─── Vorgegebener Text

Polizei war bei „Dagobert“, ohne es zu wissen

■ Durchsuchung bei Erpresser im Februar nach Anzeige wegen Sachbeschädigung / CDU will Honorare an „Dagobert“ verhindern / Prozeßbeginn noch unklar

Die Berliner Polizei war zwei Monate vor der Ergreifung des Kaufhaus-Erpressers Arno Funke bereits einmal in dessen Wohnung in Tempelhof, ohne zu wissen, daß es sich bei ihm um den berüchtigten „Dagobert“ handelt. Wie Justizsprecher Frank Thiel gestern zur taz sagte, durchsuchte die Polizei am 22. Februar aufgrund der Anzeige einer Person „offenbar aus dem entfernten Verwandten- oder Bekanntenkreis“ Funkes Wohnung. Grund: Verdacht der Sachbeschädigung eines Autos.

Weil jedoch keinerlei Anhaltspunkte dafür gefunden wurden, daß Funke das Auto demolierte, und für die ermittelnden Beamten kein Verdacht bestand, daß es sich um „Dagobert“ handeln könnte, zogen sie unverrichteter Dinge ab.

Jetzt ist die Staatsanwaltschaft jedoch zumindest davon überzeugt, daß Arno Funke den Anschlag auf die Karstadt-Filiale am Hermannplatz im Dezember verübt hat, so Thiel, da er „detailgetreues Täterwissen“ offenbart hat. Wann mit einem Prozeß gegen Funke zu rechnen ist, konnte der Justizsprecher gestern noch nicht sagen. Die Akten seien noch nicht in Berlin.

──────
─── Datenauszug

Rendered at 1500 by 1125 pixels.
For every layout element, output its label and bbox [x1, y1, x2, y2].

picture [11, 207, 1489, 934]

──────

Aufgabe
Schreib den Zeitungsbericht über den Kaufhaus-Erpresser „Dagobert“ nach seinem letzten Satz weiter.

Lösung
Dem mutmaßlichen Erpresser sind nach Angaben von Anwälten inzwischen Beträge in Millionenhöhe für die Vermarktung seiner Taten in Form von Büchern und Filmen angeboten worden. Die Lockangebote an die Täter seien eine „Perversion jeglicher ethischer Wertvorstellungen“, so der justizpolitische Sprecher der Berliner CDU-Fraktion, Andreas Gram. Es dürfe nicht sein, daß jemand „erst spektakuläre Verbrechen begeht, dann ein paar Jahre Knast“ absitzt und zuletzt durch den Verkauf von Filmrechten ein Millionär werde. Sonst würden so spektakuläre Fälle wie „Dagobert“ die Nachahmungstäter anziehen wie „Motten das Licht“.

Gram kündigte an, daß seine Partei die rechtliche Zulässigkeit von solchen Honoraren prüfen werde. Gegebenenfalls werde die CDU eine parlamentarische Initiative ergreifen. Alle Gewinne, die aus der Vermarktung von Kriminalfällen erzielt werden, sollten der Wiedergutmachung dienen oder gemeinnützigen Zwecken zugeführt werden.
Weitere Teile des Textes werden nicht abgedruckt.